» Your goal:
Every record below needs to be written out exactly, apart from the pictures.

Dataset entries

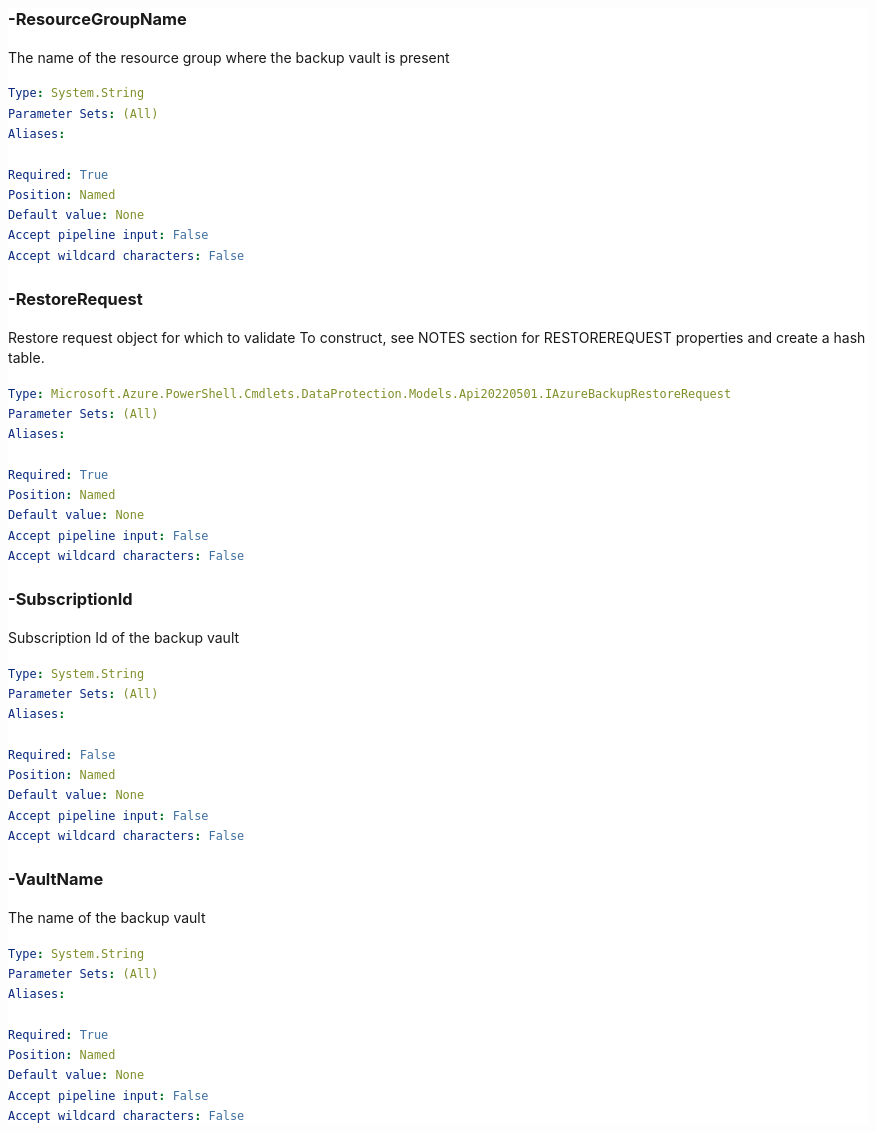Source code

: ### -ResourceGroupName
The name of the resource group where the backup vault is present

```yaml
Type: System.String
Parameter Sets: (All)
Aliases:

Required: True
Position: Named
Default value: None
Accept pipeline input: False
Accept wildcard characters: False
```

### -RestoreRequest
Restore request object for which to validate
To construct, see NOTES section for RESTOREREQUEST properties and create a hash table.

```yaml
Type: Microsoft.Azure.PowerShell.Cmdlets.DataProtection.Models.Api20220501.IAzureBackupRestoreRequest
Parameter Sets: (All)
Aliases:

Required: True
Position: Named
Default value: None
Accept pipeline input: False
Accept wildcard characters: False
```

### -SubscriptionId
Subscription Id of the backup vault

```yaml
Type: System.String
Parameter Sets: (All)
Aliases:

Required: False
Position: Named
Default value: None
Accept pipeline input: False
Accept wildcard characters: False
```

### -VaultName
The name of the backup vault

```yaml
Type: System.String
Parameter Sets: (All)
Aliases:

Required: True
Position: Named
Default value: None
Accept pipeline input: False
Accept wildcard characters: False
```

» Result for this exercise:
Source code

: ### -ResourceGroupName
The name of the resource group where the backup vault is present

```yaml
Type: System.String
Parameter Sets: (All)
Aliases:

Required: True
Position: Named
Default value: None
Accept pipeline input: False
Accept wildcard characters: False
```

### -RestoreRequest
Restore request object for which to validate
To construct, see NOTES section for RESTOREREQUEST properties and create a hash table.

```yaml
Type: Microsoft.Azure.PowerShell.Cmdlets.DataProtection.Models.Api20220501.IAzureBackupRestoreRequest
Parameter Sets: (All)
Aliases:

Required: True
Position: Named
Default value: None
Accept pipeline input: False
Accept wildcard characters: False
```

### -SubscriptionId
Subscription Id of the backup vault

```yaml
Type: System.String
Parameter Sets: (All)
Aliases:

Required: False
Position: Named
Default value: None
Accept pipeline input: False
Accept wildcard characters: False
```

### -VaultName
The name of the backup vault

```yaml
Type: System.String
Parameter Sets: (All)
Aliases:

Required: True
Position: Named
Default value: None
Accept pipeline input: False
Accept wildcard characters: False
```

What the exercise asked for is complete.